(Stored records)
_ _ _ _

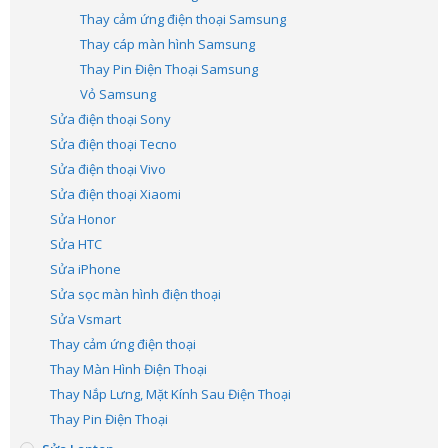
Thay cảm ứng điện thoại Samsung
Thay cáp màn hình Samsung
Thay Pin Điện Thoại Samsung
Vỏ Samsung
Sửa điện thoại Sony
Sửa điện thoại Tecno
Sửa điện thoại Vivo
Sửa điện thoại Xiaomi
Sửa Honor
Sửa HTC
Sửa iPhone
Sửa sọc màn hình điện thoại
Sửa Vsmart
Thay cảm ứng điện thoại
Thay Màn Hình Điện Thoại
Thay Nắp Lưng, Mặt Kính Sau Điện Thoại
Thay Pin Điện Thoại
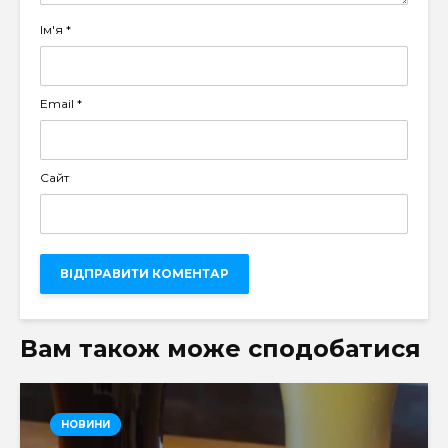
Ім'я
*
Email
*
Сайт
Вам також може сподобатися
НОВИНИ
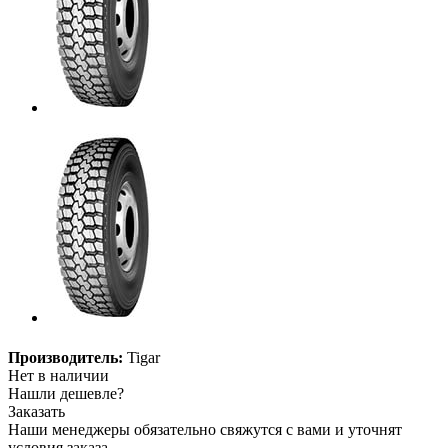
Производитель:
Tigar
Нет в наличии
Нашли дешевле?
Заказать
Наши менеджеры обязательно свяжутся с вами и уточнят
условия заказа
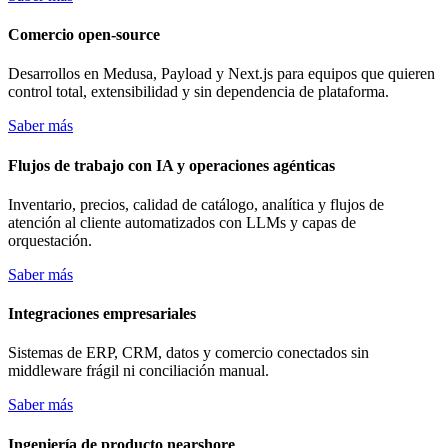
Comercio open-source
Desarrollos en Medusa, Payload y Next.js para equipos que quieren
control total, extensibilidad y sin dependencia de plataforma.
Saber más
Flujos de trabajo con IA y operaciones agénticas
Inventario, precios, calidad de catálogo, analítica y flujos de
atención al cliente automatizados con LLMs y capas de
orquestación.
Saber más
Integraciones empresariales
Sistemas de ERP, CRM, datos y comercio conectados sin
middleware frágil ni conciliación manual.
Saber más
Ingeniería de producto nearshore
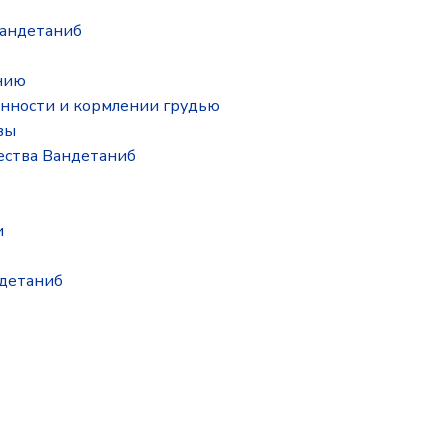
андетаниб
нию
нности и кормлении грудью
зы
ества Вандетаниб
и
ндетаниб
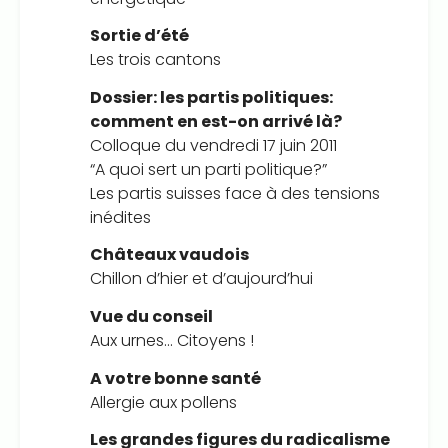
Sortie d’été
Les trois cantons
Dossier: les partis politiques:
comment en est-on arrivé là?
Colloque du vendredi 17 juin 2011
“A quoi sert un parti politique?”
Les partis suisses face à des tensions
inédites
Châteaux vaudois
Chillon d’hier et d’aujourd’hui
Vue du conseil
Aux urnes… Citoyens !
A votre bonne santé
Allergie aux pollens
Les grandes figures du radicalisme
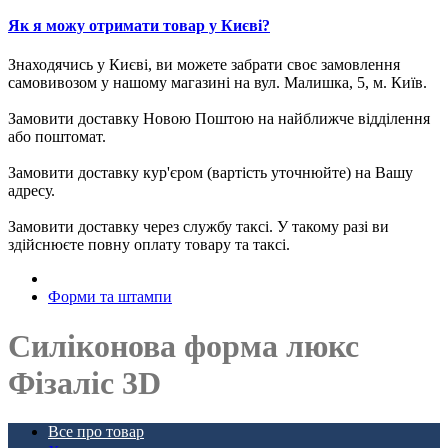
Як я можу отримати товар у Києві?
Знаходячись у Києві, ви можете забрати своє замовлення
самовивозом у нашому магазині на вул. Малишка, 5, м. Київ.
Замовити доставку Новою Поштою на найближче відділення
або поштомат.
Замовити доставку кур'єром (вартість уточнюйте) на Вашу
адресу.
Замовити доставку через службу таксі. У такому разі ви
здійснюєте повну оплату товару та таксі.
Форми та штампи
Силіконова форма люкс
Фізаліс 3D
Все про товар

_ _ _ _

* _PROBLEM DETAILS_: Find each line in the records above that contains the word "Thay" and copy those lines out in full.

* _RESULT OF THE EXERCISE_:
Thay cảm ứng điện thoại Samsung
Thay cáp màn hình Samsung
Thay Pin Điện Thoại Samsung
Thay cảm ứng điện thoại
Thay Màn Hình Điện Thoại
Thay Nắp Lưng, Mặt Kính Sau Điện Thoại
Thay Pin Điện Thoại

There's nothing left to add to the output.